LFD Book Forum

LFD Book Forum (http://book.caltech.edu/bookforum/index.php)
-   Homework 5 (http://book.caltech.edu/bookforum/forumdisplay.php?f=134)
-   -   Question 1 (http://book.caltech.edu/bookforum/showthread.php?t=4273)

Humble 05-07-2013 08:23 AM

Question 1
 
What does the outside expected value E[E(Wlin)] value mean in words.

yaser 05-07-2013 09:29 AM

Re: Question 1
 
Quote:

Originally Posted by Humble (Post 10741)
What does the outside expected value E[E(Wlin)] value mean in words.

First, just to make sure, the inside 'E' is not an expectation, but the value of the in-sample error that corresponds to the weight vector {\bf w}_{\rm lin}. The (outside) expected value is with respect to the training data set, and it means the average value (of the in-sample error) as you train with different data sets.

hsolo 07-15-2013 05:30 AM

Re: Question 1
 
Quote:

Originally Posted by yaser (Post 10743)
First, just to make sure, the inside 'E' is not an expectation, but the value of the in-sample error that corresponds to the weight vector {\bf w}_{\rm lin}. The (outside) expected value is with respect to the training data set, and it means the average value (of the in-sample error) as you train with different data sets.


Training data has d dimensions in the x's. If one ignored some of the dimensions and did linear regression with reduced number d' of dimensions one would have larger in-sample errors presumably, compared to considering all d dimensions?
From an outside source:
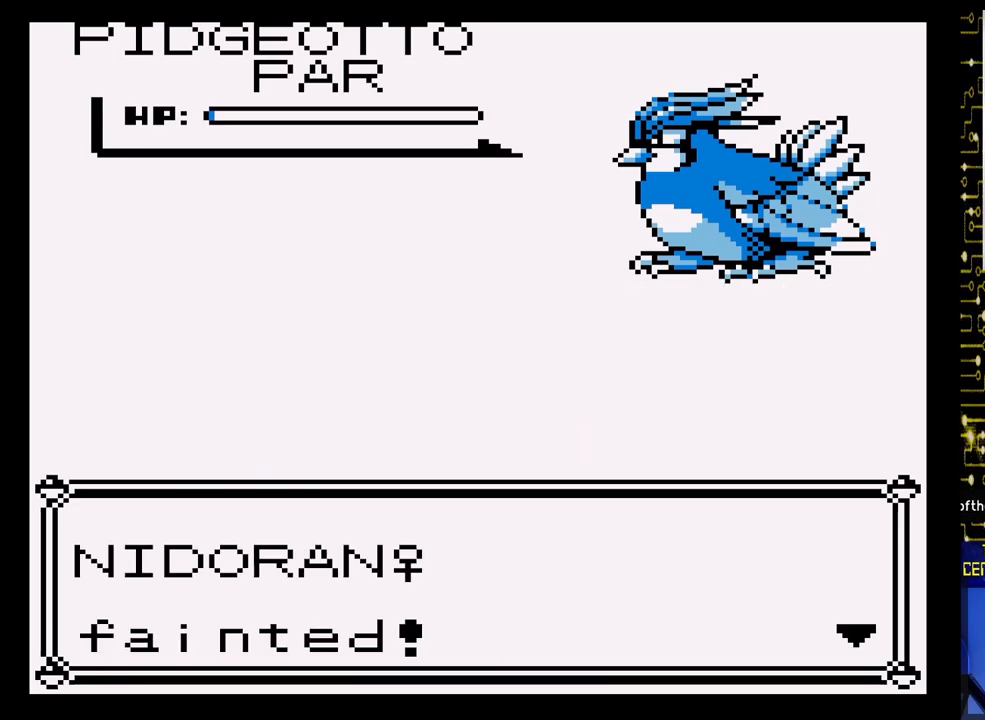
{"buttons": [], "events": [[167, "A", "down"], [267, "A", "up"]]}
Why then is the expected in-sample error averaged over all data sets increasing with the number of dimensions?

yaser 07-15-2013 12:38 PM

Re: Question 1
 
Quote:

Originally Posted by hsolo (Post 11263)
Training data has d dimensions in the x's. If one ignored some of the dimensions and did linear regression with reduced number d' of dimensions one would have larger in-sample errors presumably, compared to considering all d dimensions?
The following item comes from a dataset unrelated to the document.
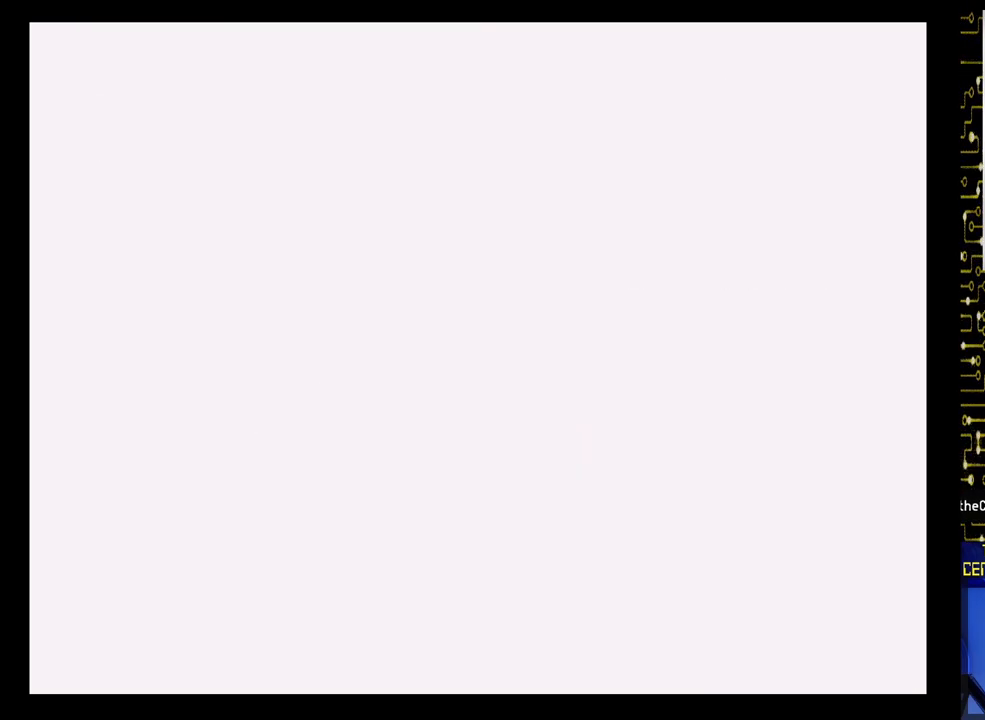
{"buttons": [], "events": []}
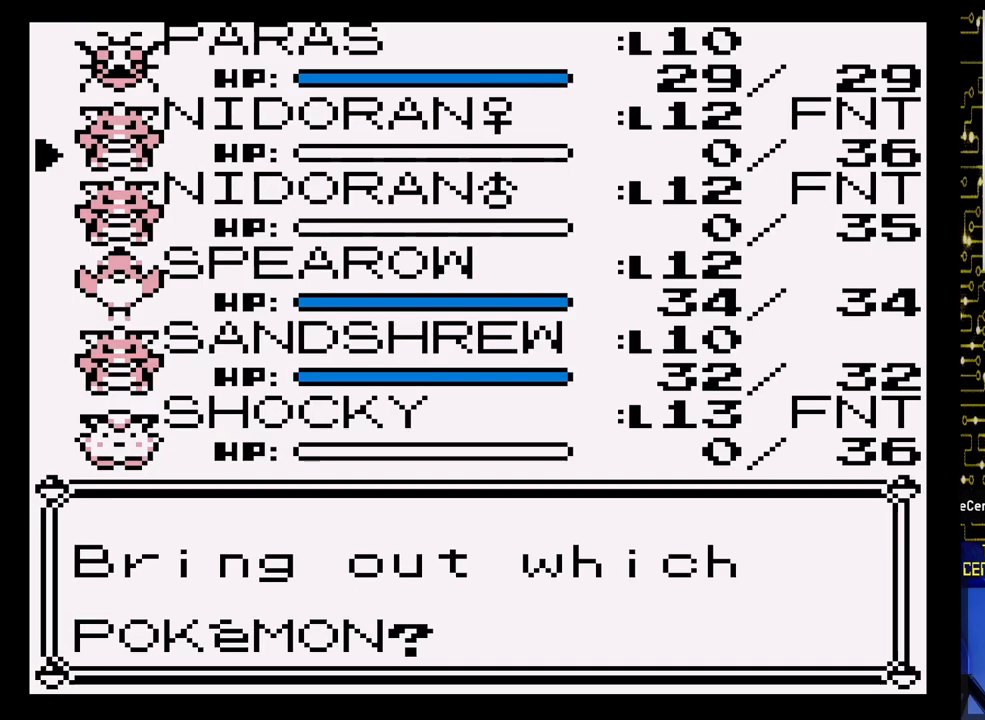
{"buttons": [], "events": []}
Why then is the expected in-sample error averaged over all data sets increasing with the number of dimensions?

To answer the first question, if you choose to omit some of the input variables, you will indeed get a larger (at least not smaller) in-sample error. Not sure I understand the second question, but having different training sets does not change the number of input variables. It is a hypothetical situation where you assume the availability of different data sets on the same variables.

hsolo 07-15-2013 09:35 PM

Re: Question 1
 
Quote:

Originally Posted by yaser (Post 11266)
To answer the first question, if you choose to omit some of the input variables, you will indeed get a larger (at least not smaller) in-sample error. Not sure I understand the second question, but having different training sets does not change the number of input variables. It is a hypothetical situation where you assume the availability of different data sets on the same variables.

My bad for the second question -- I had a typo in my handwritten expression for the expectation. The correct expression does have expected in-sample error decreasing as d is increasing.


All times are GMT -7. The time now is 10:46 AM.

Powered by vBulletin® Version 3.8.3
Copyright ©2000 - 2020, Jelsoft Enterprises Ltd.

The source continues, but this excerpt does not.